– Оправилась от всего, что было?
– Нет.
– Что ж, этого следовало ждать. Но я начал понимать, что, раз уж ты от меня отказалась, гордость нипочем не позволит тебе сделать первый шаг к примирению. А у меня, herzchen, хватает мудрости понять, что гордость – не лучший спутник одинокой жизни.
– Не воображай, будто ты выставишь ее за дверь и займешь ее место, Лион, предупреждаю, в качестве спутника жизни ты мне не нужен.
– Ты мне тоже больше не нужна в этом качестве.
Этот мгновенный, без запинки, ответ раздосадовал Джастину, но она изобразила на лице облегчение.
– Честно?
– А иначе неужели, по-твоему, я вытерпел бы такую долгую разлуку с тобой? В этом смысле ты была для меня временным увлечением, но я по-прежнему дорожу твоей дружбой, и мне тебя не хватало как близкого друга.
– Ох, Ливень, и мне тоже!
– Вот и хорошо. Значит, как друга ты меня принимаешь?
– Конечно!
Он откинулся на пальто, заложил руки за голову, лениво улыбнулся Джастине.

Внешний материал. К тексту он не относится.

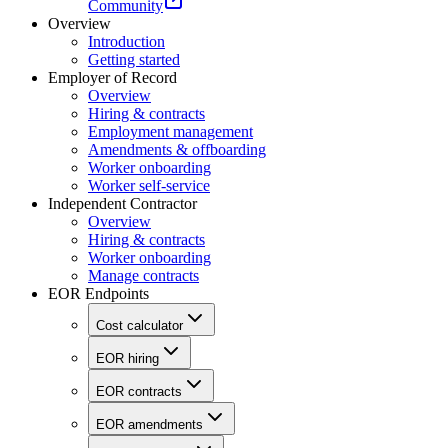
Community
Overview
Introduction
Getting started
Employer of Record
Overview
Hiring & contracts
Employment management
Amendments & offboarding
Worker onboarding
Worker self-service
Independent Contractor
Overview
Hiring & contracts
Worker onboarding
Manage contracts
EOR Endpoints
Cost calculator
EOR hiring
EOR contracts
EOR amendments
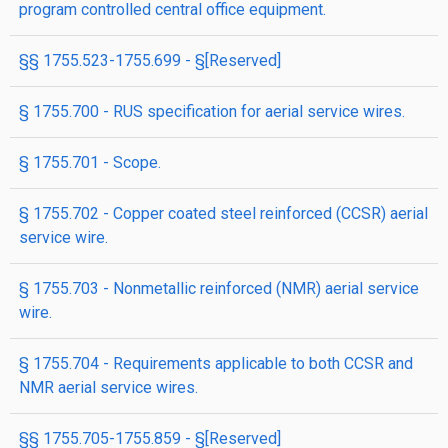
program controlled central office equipment.
§§ 1755.523-1755.699 - §[Reserved]
§ 1755.700 - RUS specification for aerial service wires.
§ 1755.701 - Scope.
§ 1755.702 - Copper coated steel reinforced (CCSR) aerial
service wire.
§ 1755.703 - Nonmetallic reinforced (NMR) aerial service
wire.
§ 1755.704 - Requirements applicable to both CCSR and
NMR aerial service wires.
§§ 1755.705-1755.859 - §[Reserved]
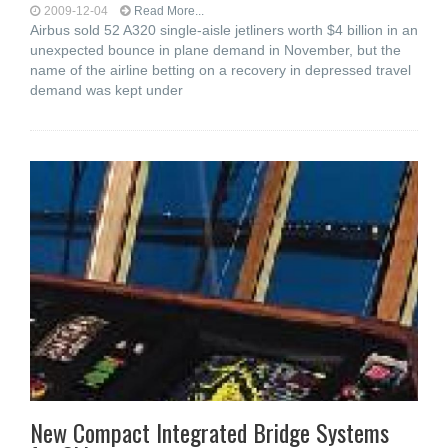
2009-12-04
Read More...
Airbus sold 52 A320 single-aisle jetliners worth $4 billion in an
unexpected bounce in plane demand in November, but the
name of the airline betting on a recovery in depressed travel
demand was kept under
New Compact Integrated Bridge Systems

– Сколько тебе лет, тридцать? В этом несуразном костюме ты больше похожа на девчонку. Может быть, для чего другого я тебе и не нужен, Джастина, но уж как судья и советник по части умения одеваться просто необходим.
Она засмеялась.
– Признаться, в те времена, когда ты в любую минуту мог ко мне как с неба свалиться, я больше следила за своей наружностью. Но если мне тридцать, так и ты уже не юноша, тебе, должно быть, все сорок, не меньше. Теперь разница уже не кажется такой огромной, правда? А ты похудел. Ты здоров, Лион?
– Я ведь не был толстым, только плотным, потому от вечного сидения за письменным столом и не раздался вширь, а, наоборот, усох.
Джастина тоже улеглась на пальто, повернулась на живот, с улыбкой совсем близко заглянула ему в лицо:
– Как славно опять тебя видеть, Ливень! Ты один умеешь не давать мне потачки.
– Бедная ты, бедная. Кстати, ты ведь теперь богатая женщина?
– Деньгами? – Джастина кивнула. – Странно, что кардинал де Брикассар оставил свои деньги мне. То есть он все завещал нам поровну, мне и Дэну, но ведь по закону я – единственная наследница Дэна. – Невольная судорога исказила ее лицо. Она поспешно отвернулась и сделала вид, будто разглядывает какой-то единственный нарцисс в золотистом море, пока не почувствовала, что опять сумеет сладить со своим голосом. – Знаешь, Ливень, я дорого бы дала, чтоб понять, что связывало этого кардинала с нашей семьей. Кто он нам был, друг, и только? Тут что-то загадочное, больше, чем простая дружба. А что – не знаю. Очень хотелось бы знать.